East Timor Awaits Independence

Fifty-one years ago this Aug. 17, Indonesia declared independence from the Netherlands. As the archipelago celebrates this anniversary, it is worth considering one of the more painful ironies of post-World War II geopolitics: Suharto's vicious regime trumpets its "nonaligned" status while it ruthlessly carries out the worst excesses of a colonial power.

Suharto rose to power in a coup that killed more than 500,000 people, and since then his government has continually cracked down on dissent at home.

Three weeks ago, his troops attacked the offices of a legal opposition party and when protests erupted in response, a military commander bluntly laid out his charge that "we have orders to shoot if there are any attempts to disturb order." Several hundred people, including the courageous independent trade union leader Muchtar Pakpahan, were arrested.

Nowhere has the boot of the Indonesian military come down harder than in East Timor, a small island nation north of Australia. The UN has passed 10 resolutions condemning the Suharto regime's illegal invasion and annexation of the island. Suharto's East Timor policy is an example of realpolitik at its most misanthropic.

Portugal began the process of decolonization in 1975, and Indonesia, the fourth most populous country in the world, saw a chance to exercise its military might over a country slightly larger than the state of Maryland. By the late 1980s, 200,000 people - fully one third of the East Timorese population - had been killed.

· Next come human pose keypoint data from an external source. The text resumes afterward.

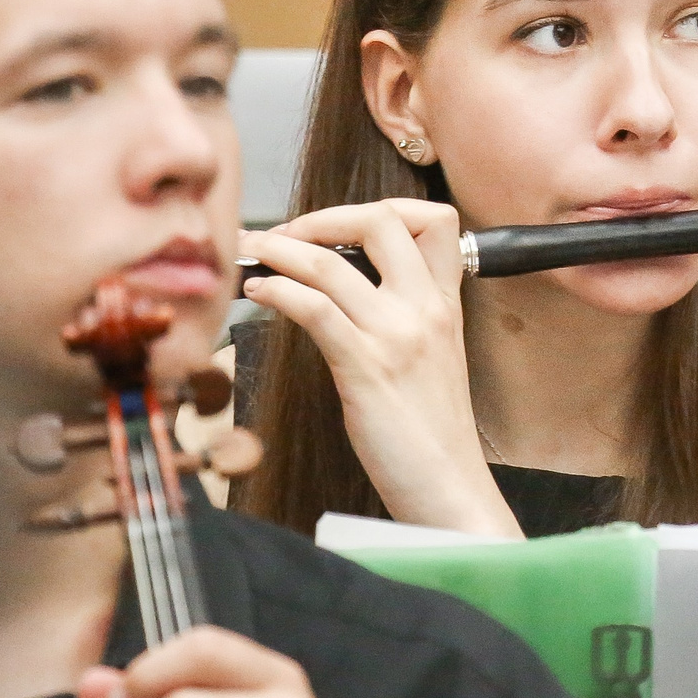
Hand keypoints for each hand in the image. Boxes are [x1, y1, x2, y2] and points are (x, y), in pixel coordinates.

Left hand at [238, 199, 521, 536]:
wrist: (448, 488)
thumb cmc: (431, 434)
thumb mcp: (431, 358)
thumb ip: (402, 317)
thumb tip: (344, 291)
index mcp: (445, 304)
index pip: (435, 221)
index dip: (384, 209)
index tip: (339, 226)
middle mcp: (425, 310)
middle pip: (381, 221)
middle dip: (320, 217)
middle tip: (284, 233)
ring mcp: (396, 336)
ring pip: (329, 263)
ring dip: (277, 249)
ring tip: (249, 253)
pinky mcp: (365, 368)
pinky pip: (313, 307)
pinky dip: (276, 289)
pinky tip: (258, 292)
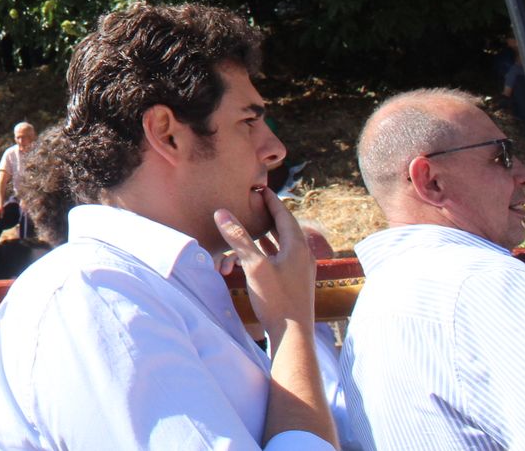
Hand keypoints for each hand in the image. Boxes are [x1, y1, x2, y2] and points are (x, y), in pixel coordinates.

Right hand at [213, 186, 314, 346]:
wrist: (293, 336)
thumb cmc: (276, 300)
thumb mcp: (254, 266)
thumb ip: (238, 238)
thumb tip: (222, 212)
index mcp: (297, 247)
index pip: (284, 215)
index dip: (272, 200)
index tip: (260, 188)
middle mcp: (303, 255)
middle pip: (285, 228)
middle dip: (270, 215)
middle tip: (255, 203)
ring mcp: (301, 270)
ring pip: (283, 244)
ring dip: (269, 233)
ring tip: (255, 224)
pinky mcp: (295, 282)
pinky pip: (282, 258)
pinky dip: (269, 250)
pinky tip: (258, 254)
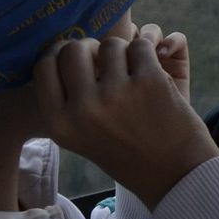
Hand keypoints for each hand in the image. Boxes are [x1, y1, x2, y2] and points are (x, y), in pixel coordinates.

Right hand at [34, 36, 218, 207]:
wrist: (174, 173)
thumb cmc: (127, 152)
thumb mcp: (81, 137)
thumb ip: (67, 100)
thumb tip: (62, 50)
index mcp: (60, 124)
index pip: (43, 67)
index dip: (59, 53)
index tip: (75, 56)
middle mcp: (83, 110)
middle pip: (73, 49)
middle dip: (90, 47)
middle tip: (105, 60)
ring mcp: (116, 94)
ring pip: (110, 44)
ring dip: (123, 51)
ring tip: (132, 73)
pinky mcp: (149, 82)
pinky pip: (141, 45)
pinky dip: (148, 54)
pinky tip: (152, 73)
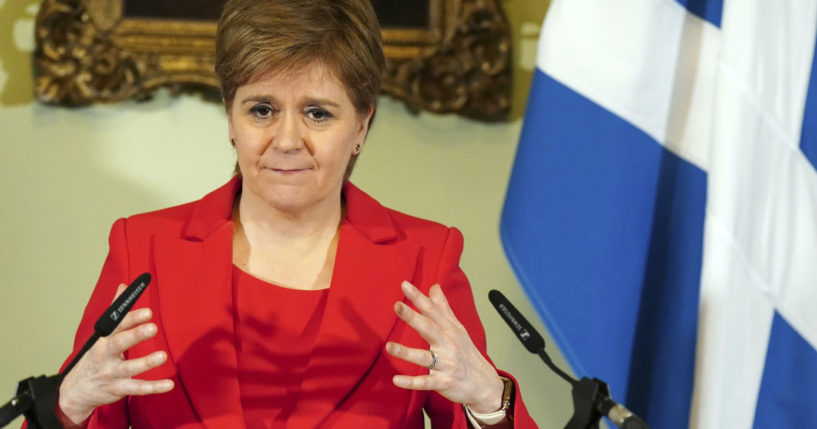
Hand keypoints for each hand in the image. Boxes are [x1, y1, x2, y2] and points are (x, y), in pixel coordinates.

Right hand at [57, 284, 173, 426]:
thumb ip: (115, 311)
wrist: (75, 391)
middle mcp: (106, 355)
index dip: (132, 318)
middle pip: (119, 343)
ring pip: (129, 368)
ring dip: (146, 362)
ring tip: (163, 355)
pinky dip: (153, 387)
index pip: (118, 325)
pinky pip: (137, 388)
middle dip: (135, 335)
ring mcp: (111, 373)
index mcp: (104, 339)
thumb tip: (124, 285)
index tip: (148, 312)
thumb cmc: (94, 358)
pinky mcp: (118, 389)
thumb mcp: (101, 334)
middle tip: (153, 328)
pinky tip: (169, 384)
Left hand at [386, 281, 504, 413]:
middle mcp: (449, 345)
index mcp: (450, 330)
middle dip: (413, 317)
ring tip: (389, 346)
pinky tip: (396, 380)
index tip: (405, 285)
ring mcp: (447, 364)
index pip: (433, 310)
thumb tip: (434, 287)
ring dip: (406, 352)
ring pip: (424, 357)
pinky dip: (411, 382)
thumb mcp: (458, 329)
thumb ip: (443, 308)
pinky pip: (425, 382)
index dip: (419, 297)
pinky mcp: (444, 383)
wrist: (486, 385)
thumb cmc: (468, 354)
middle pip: (429, 328)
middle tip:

When first running for the presidency, Bill Clinton said of East Timor, "We have ignored it so far in ways that I think are unconscionable." Once in office, Clinton performed an all too characteristic somersault, promoting the sale of up to 28 F-16s and approving $60 million dollars of other weapons sales to Indonesia. Last fall, a senior administration official even called Suharto "our kind of guy."

The Suharto regime's initial rationalization for invasion was the "Balibo Declaration," which called for "integration." One of the key signatories to this document, Guilherme Goncalves, governor of occupied East Timor from 1976 until January 1980, told reporters last year that the declaration was forced on the people of East Timor.

"The truth is nobody wanted it. It didn't reflect the true feelings of the East Timorese," Mr. Goncalves explained. "Whether we believed it or not, we had no choice. We had to sign."

None of this could have been pulled off without US support. Henry Kissinger explained that "the US understands Indonesia's position"; Pentagon and US government officials insisted that US "security interests" were best served by cultivating Suharto's "goodwill." Accordingly, our government provided 90 percent of the arms used in the invasion and has continued to aid and abet Suharto's troops during the worst periods of massacres and forced starvation.

As the repression in their homeland continues unabated, the Timorese simply ask that they be allowed what they have been denied for 20 years: a chance to vote in a UN-supervised referendum in which they might decide, without guns at their backs, whether to merge with Indonesia or to become independent.

The UN secretary-general has expressed a willingness to support such a referendum. But the crucial factor is support from Washington. Given our complicity in the horrific history of East Timor, we must pressure Mr. Clinton to ban weapon sales to Indonesia and to support such a referendum. He must finally act on the sentiments he expressed during the 1992 campaign.

*Ben Terrall is a researcher with the human rights group Global Exchange in San Francisco.